Machine learning algorithms identify hypokalaemia risk in people with hypertension in the United States National Health and Nutrition Examination Survey 1999-2018.

BACKGROUND: Hypokalaemia is a side-effect of diuretics. We aimed to use machine learning to identify features predicting hypokalaemia risk in hypertensive patients. METHODS: Participants with hypertension in the United States National Health and Nutrition Examination Survey 1999-2018 were included for analysis. To select the most suitable algorithm, we tested and evaluated five machine learning algorithms commonly employed in epidemiological studies: Logistic Regression, k-Nearest Neighbor, Random Forest, Recursive Partitioning and Regression Trees, and eXtreme Gradient Boosting. These algorithms were accessed using a set of 38 screened features. We then selected the key hypokalaemia-associated features in the hypertension group and their cardiovascular diseases (CVD) subgroup using the SHapley Additive exPlanations (SHAP) values. Using SHAP values, the key features and their impact pattern on hypokalaemia risk were determined. RESULTS: A total of 25,326 hypertensive participants were included for analysis, of whom 4,511 had known CVD. The Random Forest algorithm had the highest AUROC (hypertension dataset: 0.73 [95%CI, 0.71-0.76]; CVD subgroup: 0.72 [95%CI, 0.66-0.78]). Moreover, the nomogram based on the top twelve key features screened by random forest retained good performance: age, sex, race, poverty income ratio, body mass index, systolic and diastolic blood pressure, non-potassium-sparing diuretics use and duration, renin-angiotensin blockers use and duration, and CVD history in hypertension dataset; while in CVD subgroup, the additional key features were comorbid diabetes, education level, smoking status, and use of bronchodilators. CONCLUSION: Our predictive model based on the random forest algorithm performed best among the tested and evaluated five algorithms. Hypokalaemia-associated key features have been identified in hypertensive patients and the subgroup with CVD. These findings from machine learning facilitate the development of artificial intelligence to highlight hypokalaemia risk in hypertension patients.

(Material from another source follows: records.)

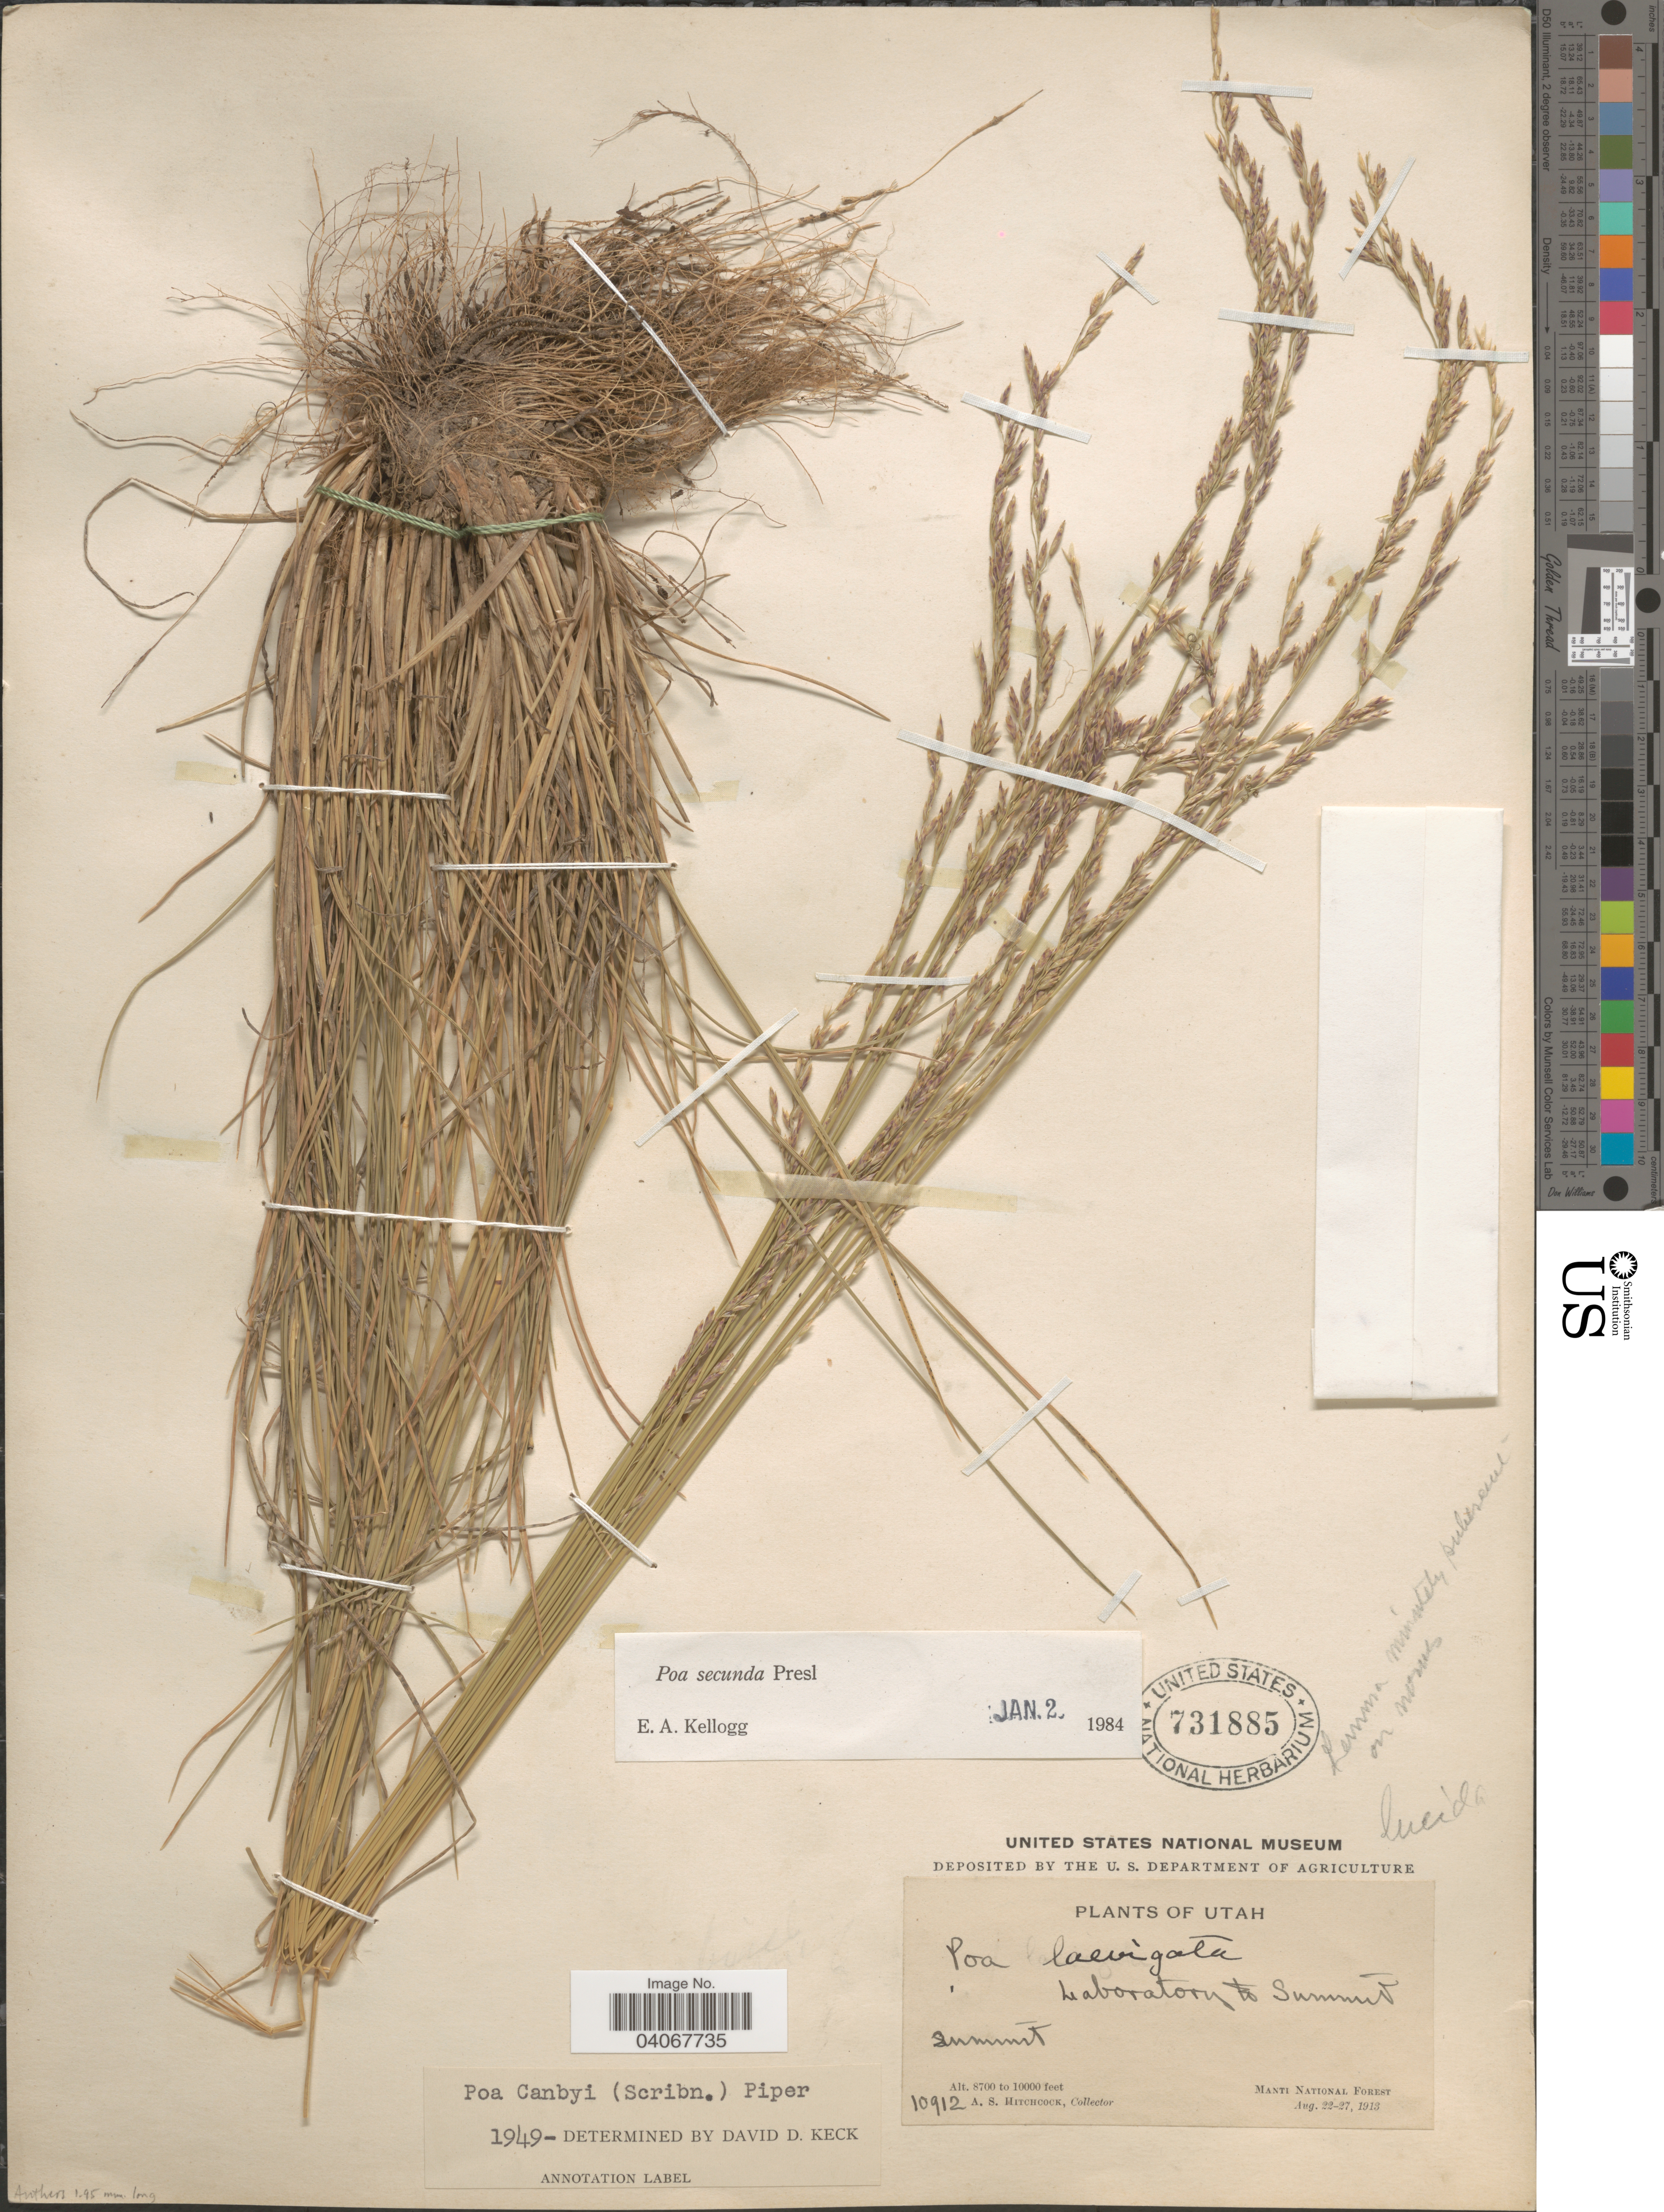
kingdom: Plantae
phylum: Tracheophyta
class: Liliopsida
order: Poales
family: Poaceae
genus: Poa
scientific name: Poa secunda subsp. secunda var. secunda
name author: J. Presl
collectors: A. S. Hitchcock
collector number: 10912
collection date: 1913-08-22/1913-08-27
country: United States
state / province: Utah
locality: Laboratory to Summit. Manti National Forest.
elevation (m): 2652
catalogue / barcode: US 731885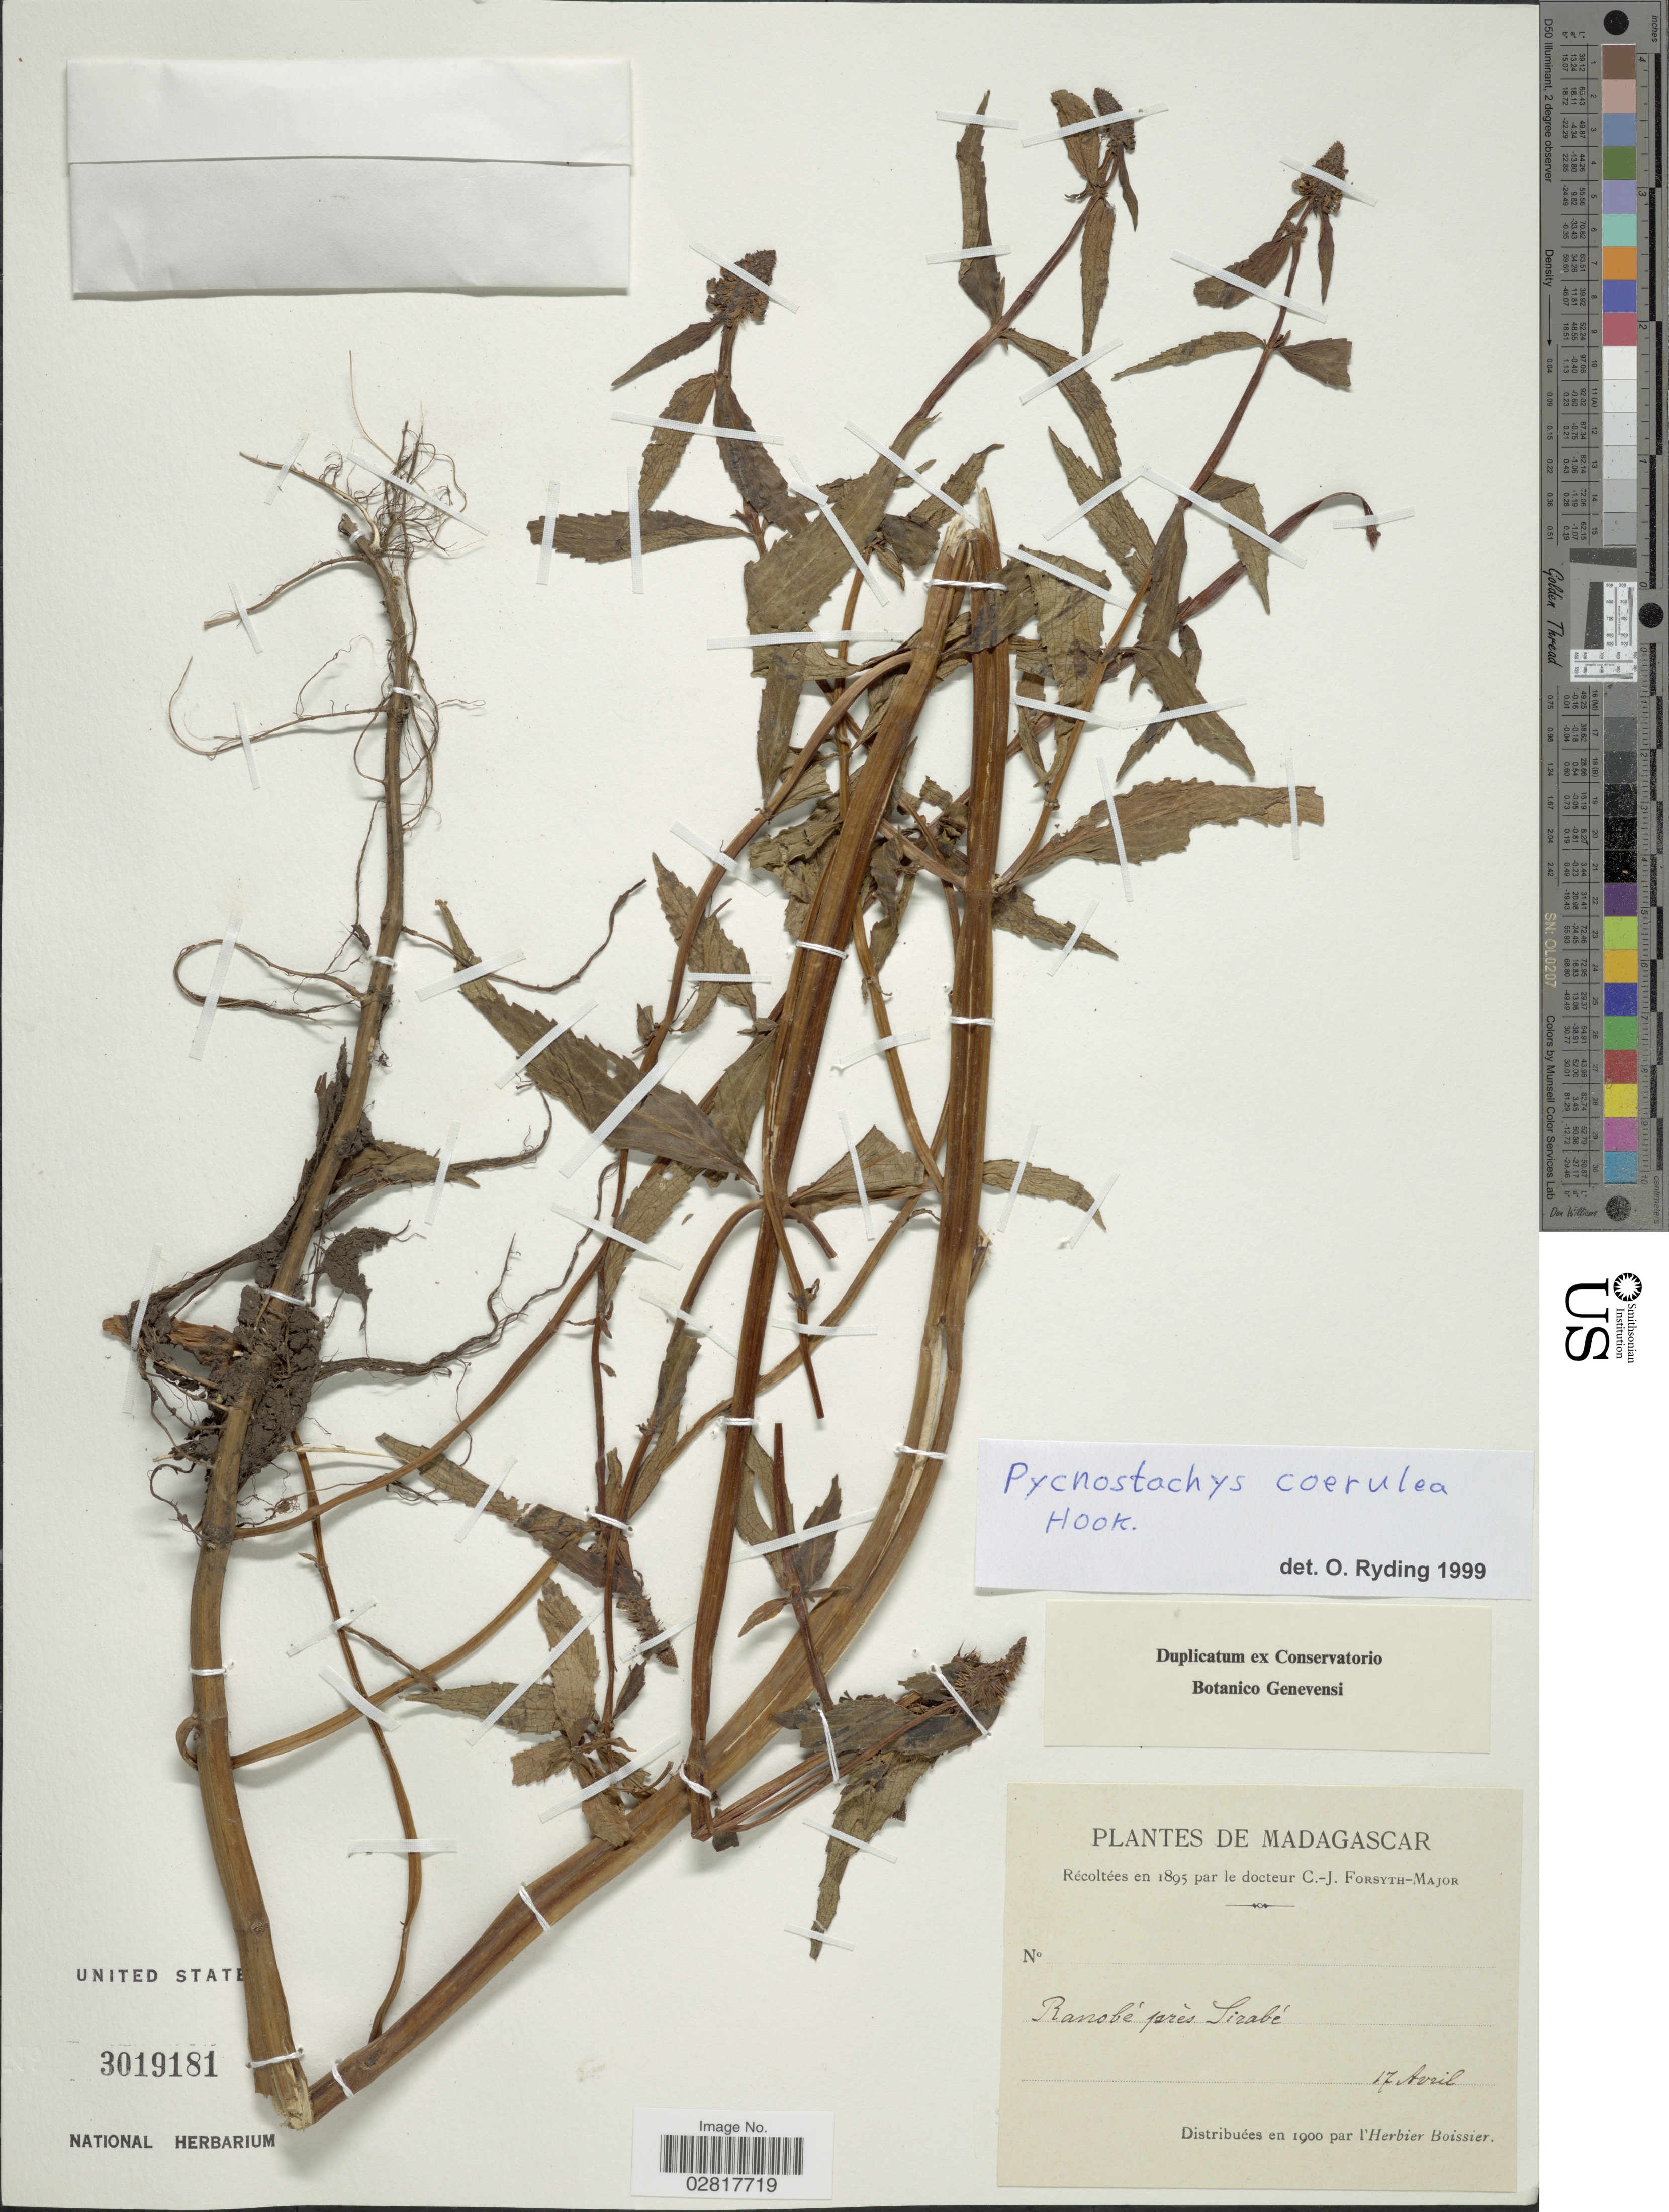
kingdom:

Our predictive model based on the random forest algorithm performed best among the tested and evaluated five algorithms, and hypokalemia-associated key features have been identified in hypertensive patients and the subgroup with cardiovascular disease.The nomogram we developed including twelve key features might be useful and applied in primary clinical consultations to identify the hypertensive patients at risk of hypokalaemia.These findings from machine learning facilitate the development of artificial intelligence to highlight hypokalaemia risk in hypertension patients.